# [İncelenecek metin]
● ● ● ●
Ertesi gün Star’da Yalçın Akdoğan’ın yazısının şu satırları, yukarıda
netlik kazanamamış olan gerçeğin ‘PKK’nın çözülmesi’ olduğu cevabı
sayılabilir mi?
“Seçimle iktidara gelmiş hiçbir iktidar halka rağmen bir adım atamaz,
anayasal ve yasal düzene rağmen oldubittiler yapamaz. Başbakan, padişah
mı, halkın kabul etmeyeceği bir şeyi nasıl verecek, hukukun cevaz
vermediği bir adımı nasıl atacak? Ayrıca hükümetin görevi, PKK’nın
ütopyasını gerçekleştirmek, örgütün amacına hizmet etmek değildir.
Çözümden murat edilen BDP’nin siyasi projesini hayata geçirmek de
değildir. ‘Silah bırakılsın da ne olursa olsun’ diye bir düşünce
olabilir mi?
PKK, sadece o günkü demokrasi açığı sebebiyle dağa çıkmamış,
demokrasiyle ulaşılamayacak hedeflere sahip olduğu için bu yöntemi
seçmiştir. Yalnızca devletin değil toplumun da kabul etmeyeceği aykırı
ve uçuk projeleri silah dayatmasıyla gerçekleşmeye soyunmuşlardır.
PKK’nın örgütsel amaçlarının gerçekleşmesi, bu yöntemin yani terörün
netice alması anlamına gelir ki bu, kabul edilemez bir durumdur.
Çözüm süreci, silahla alınmak istenenlerin farklı bir yol ve yöntemle yerine getirilmesi süreci değildir…”
● ● ● ●
# [Gösterilen veriler]
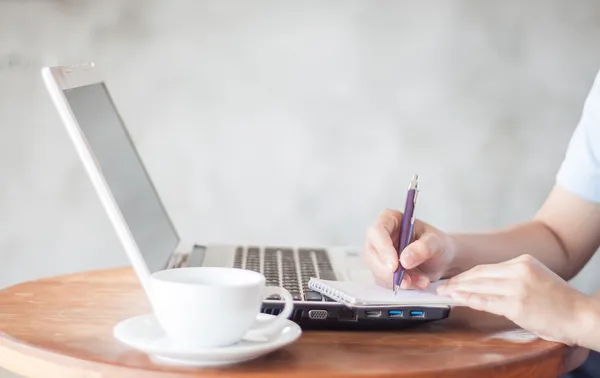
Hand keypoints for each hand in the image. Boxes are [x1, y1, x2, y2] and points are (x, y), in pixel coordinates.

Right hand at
● ● ● ●
# [Görev tanımı]
Çözüm süreci üzerine yazılmış metinde "Ertesi gün Star’da" sözleriyle başlayıp "olabilir mi?" sözlerine kadar süren bölümü harfi harfine aktarın. Çalışırken yalnızca metinden yararlanın.

# [Cevap bölümü]
Ertesi gün Star’da Yalçın Akdoğan’ın yazısının şu satırları, yukarıda
netlik kazanamamış olan gerçeğin ‘PKK’nın çözülmesi’ olduğu cevabı
sayılabilir mi?
“Seçimle iktidara gelmiş hiçbir iktidar halka rağmen bir adım atamaz,
anayasal ve yasal düzene rağmen oldubittiler yapamaz. Başbakan, padişah
mı, halkın kabul etmeyeceği bir şeyi nasıl verecek, hukukun cevaz
vermediği bir adımı nasıl atacak? Ayrıca hükümetin görevi, PKK’nın
ütopyasını gerçekleştirmek, örgütün amacına hizmet etmek değildir.
Çözümden murat edilen BDP’nin siyasi projesini hayata geçirmek de
değildir. ‘Silah bırakılsın da ne olursa olsun’ diye bir düşünce
olabilir mi?